Work instruction:
Retype every line from the one containing "left front paw: (116, 185)" through the last line of the records below, both included; leave out the pictures.

Data records:

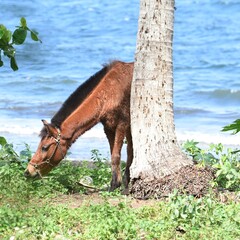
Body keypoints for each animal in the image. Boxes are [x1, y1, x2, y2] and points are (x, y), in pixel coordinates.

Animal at [24, 60, 133, 191]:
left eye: (44, 147)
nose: (28, 171)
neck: (110, 90)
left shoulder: (122, 123)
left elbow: (117, 155)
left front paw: (116, 185)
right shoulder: (109, 127)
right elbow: (117, 153)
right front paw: (117, 183)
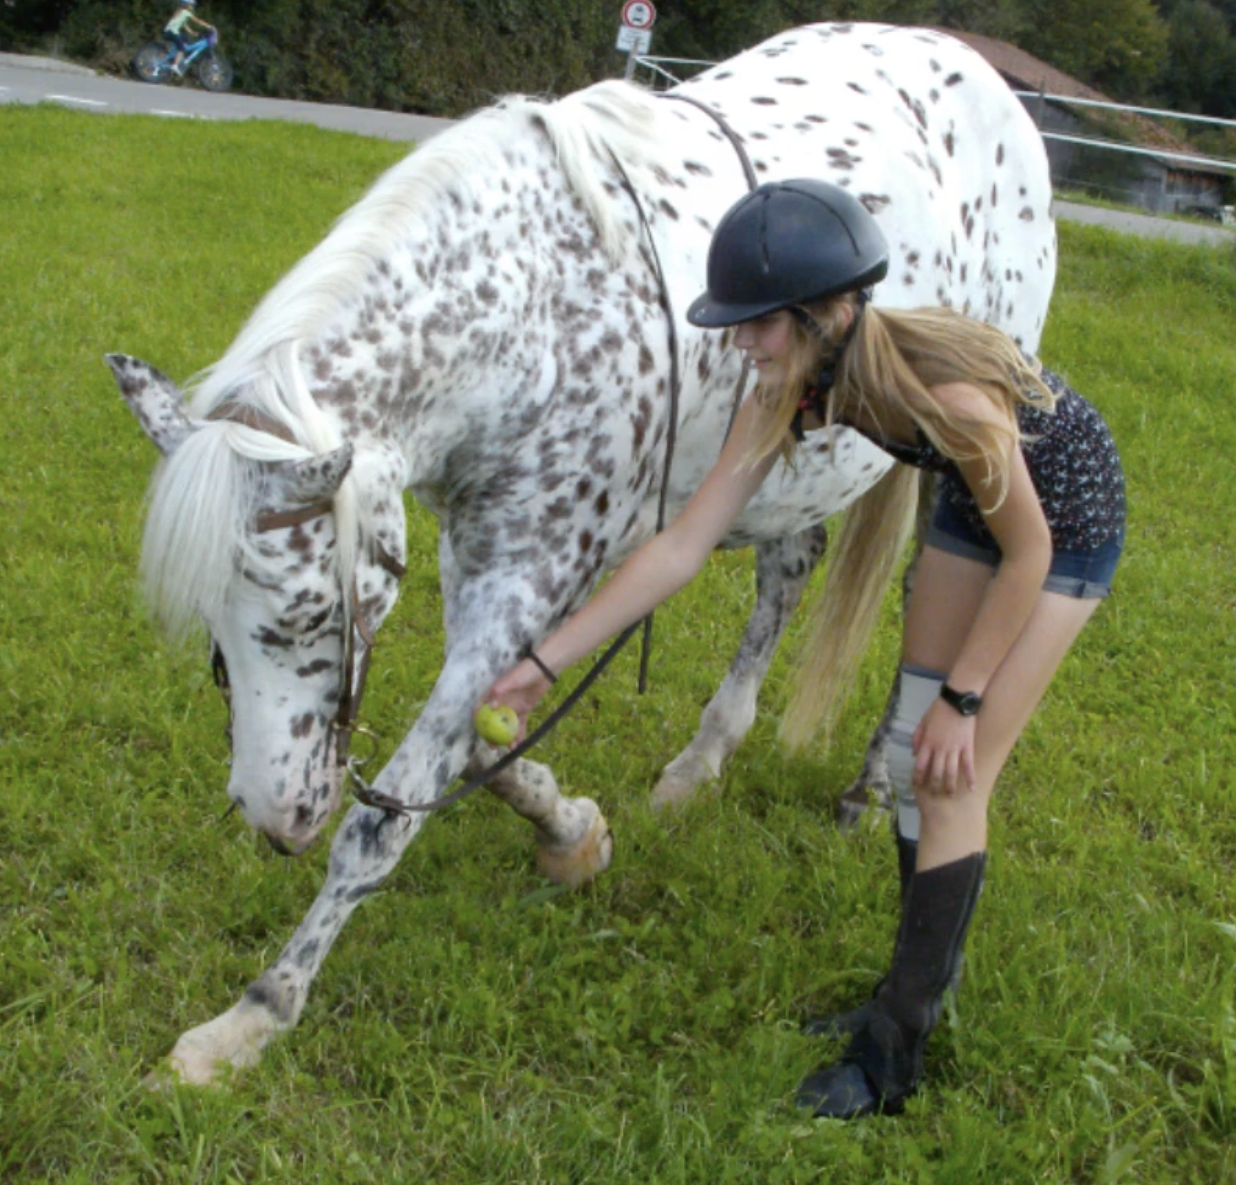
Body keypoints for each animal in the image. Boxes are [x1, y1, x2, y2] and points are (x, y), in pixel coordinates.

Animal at [108, 22, 1056, 1084]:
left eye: (313, 614)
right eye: (213, 625)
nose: (276, 818)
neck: (534, 319)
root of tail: (986, 79)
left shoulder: (530, 578)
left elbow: (387, 813)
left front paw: (252, 1015)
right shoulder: (489, 569)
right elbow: (490, 744)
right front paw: (572, 832)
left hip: (960, 445)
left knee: (935, 598)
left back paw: (871, 786)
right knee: (789, 568)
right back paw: (701, 759)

The completed task:
left front paw: (116, 185)
right shoulder: (109, 127)
right elbow: (117, 153)
right front paw: (117, 183)
Body keypoints for each animal in the image. Boxes are [x1, y1, x2, y2] and points are (x, y), in pixel coordinates.

Animal at [108, 22, 1056, 1084]:
left eye: (313, 614)
right eye: (213, 625)
nose: (276, 818)
neck: (534, 319)
root of tail: (986, 79)
left shoulder: (530, 578)
left elbow: (387, 813)
left front paw: (252, 1015)
right shoulder: (489, 569)
right elbow: (490, 744)
right front paw: (572, 832)
left hip: (960, 445)
left knee: (935, 598)
left back paw: (871, 786)
right knee: (789, 568)
right back paw: (701, 759)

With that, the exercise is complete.